● **Stored data**

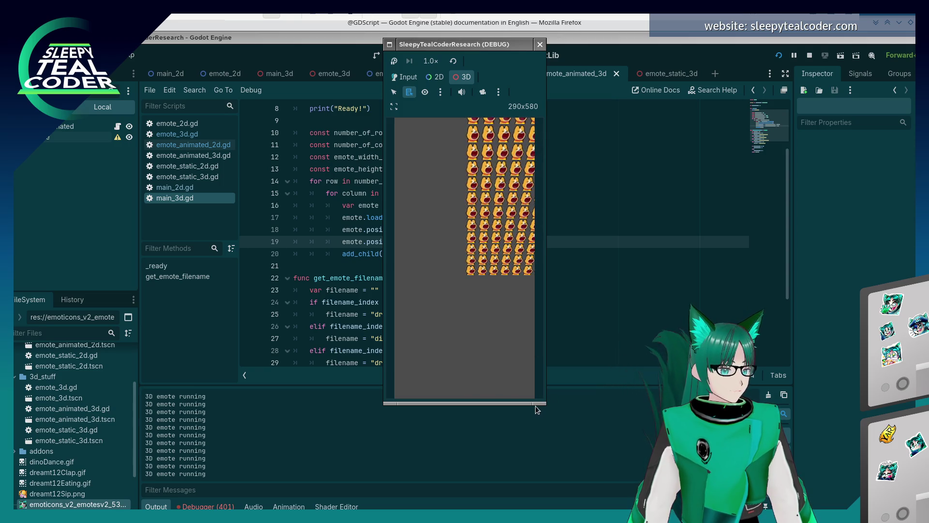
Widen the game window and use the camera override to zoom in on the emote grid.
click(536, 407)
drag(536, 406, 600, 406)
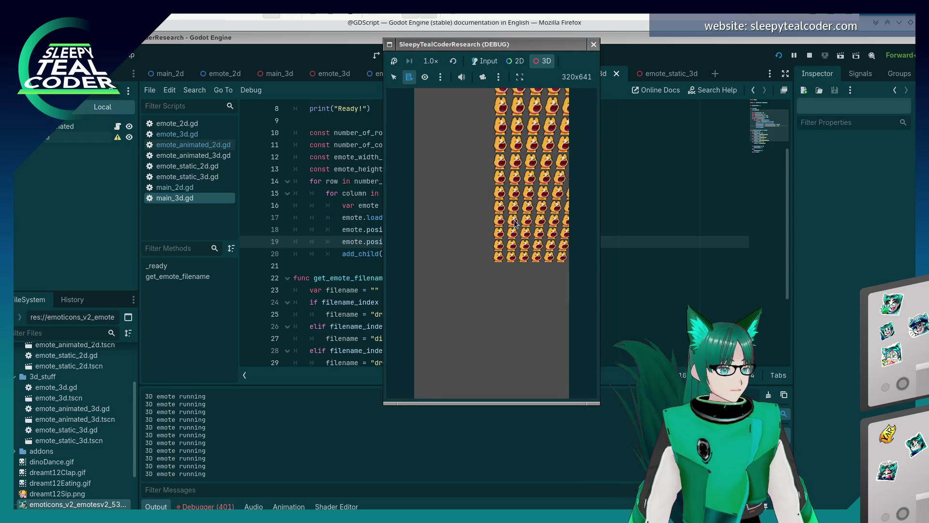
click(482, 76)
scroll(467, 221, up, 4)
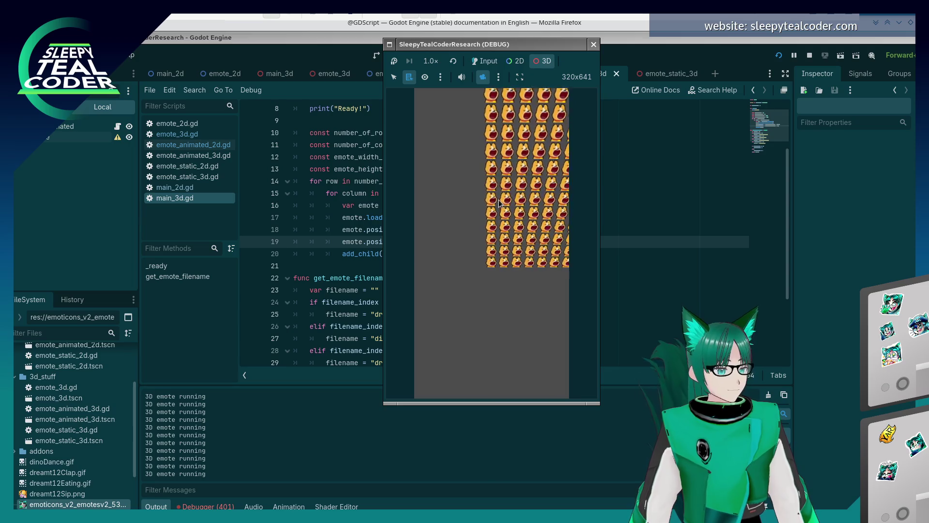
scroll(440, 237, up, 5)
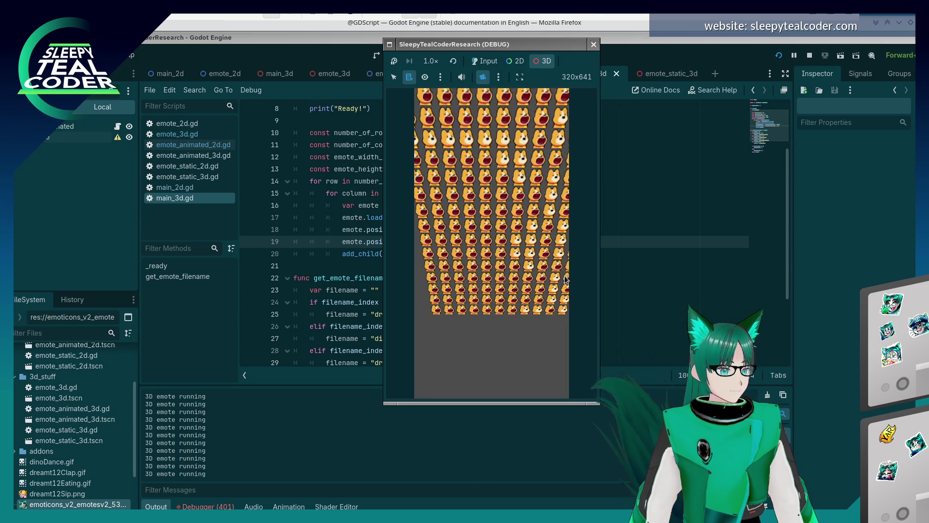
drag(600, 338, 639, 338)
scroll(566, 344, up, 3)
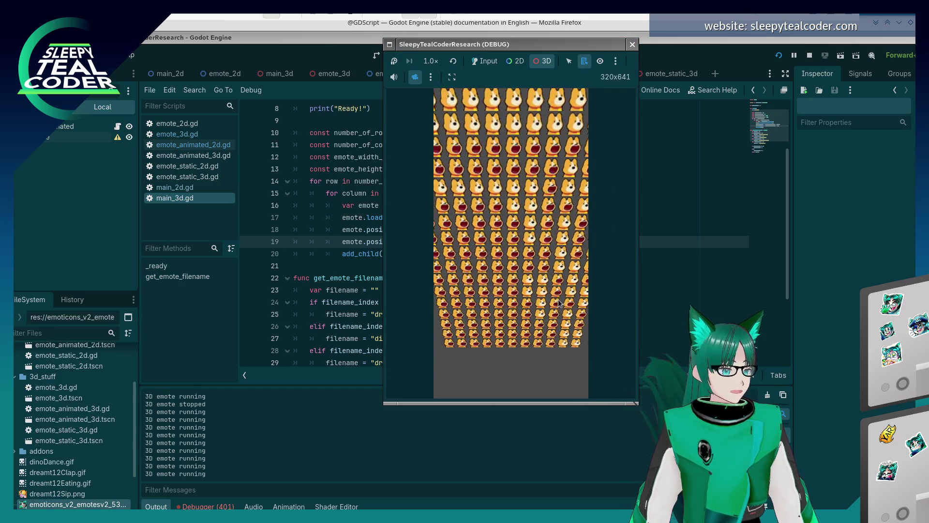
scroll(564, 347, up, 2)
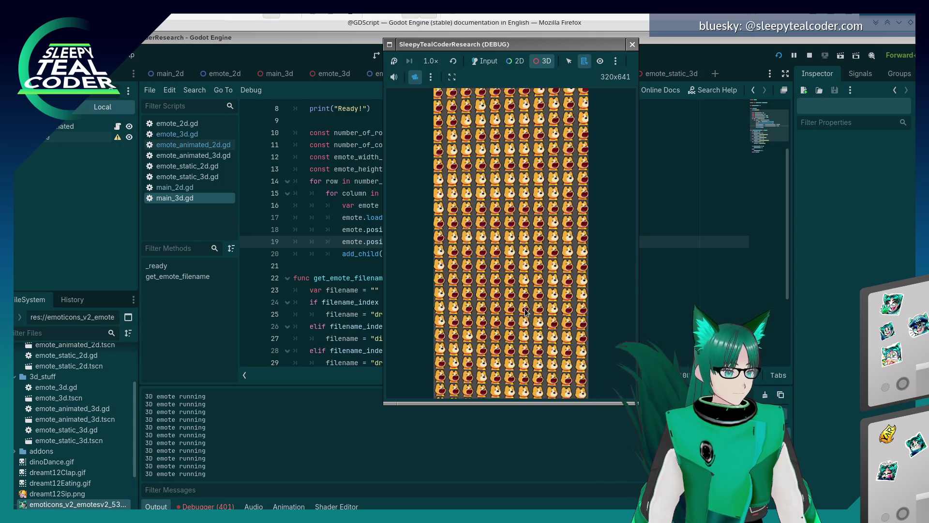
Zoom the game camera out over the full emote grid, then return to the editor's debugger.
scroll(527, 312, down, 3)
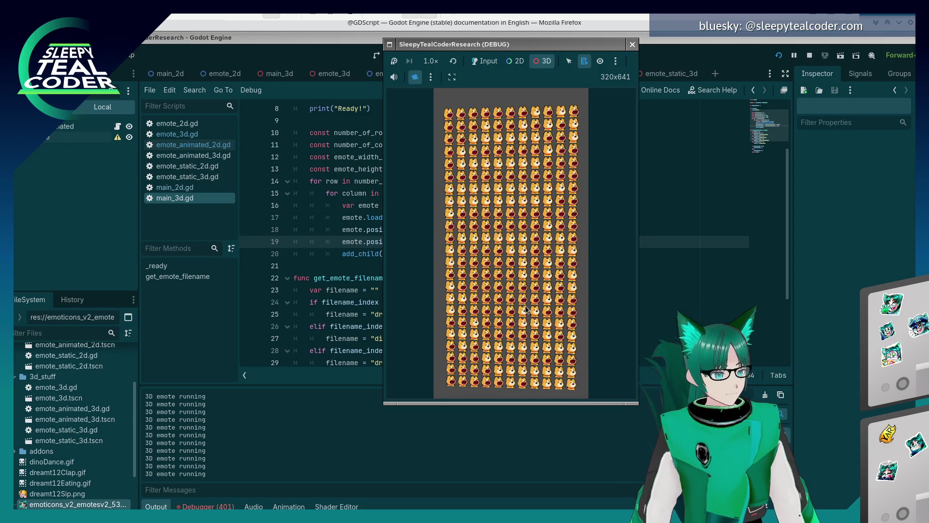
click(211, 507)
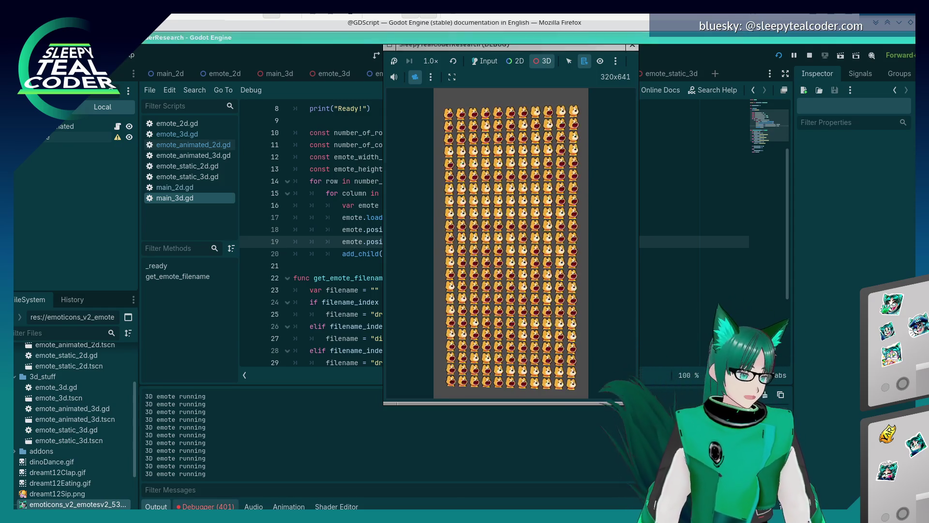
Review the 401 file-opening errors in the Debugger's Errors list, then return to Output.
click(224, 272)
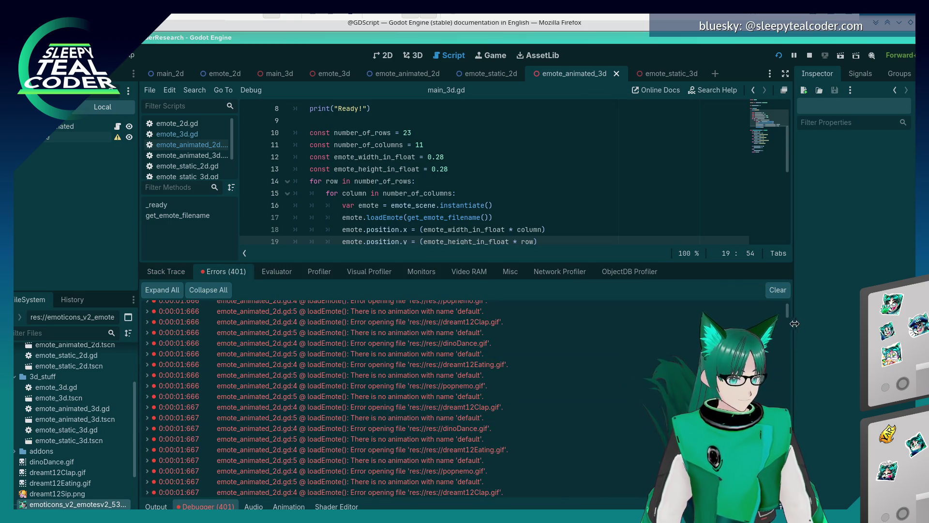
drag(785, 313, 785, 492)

● **TASK OBJECTIVE**
Locate the word "drag" in the records and collect each line it appears in.

● **YOUR RESPONSE**
drag(536, 406, 600, 406)
drag(600, 338, 639, 338)
drag(785, 313, 785, 492)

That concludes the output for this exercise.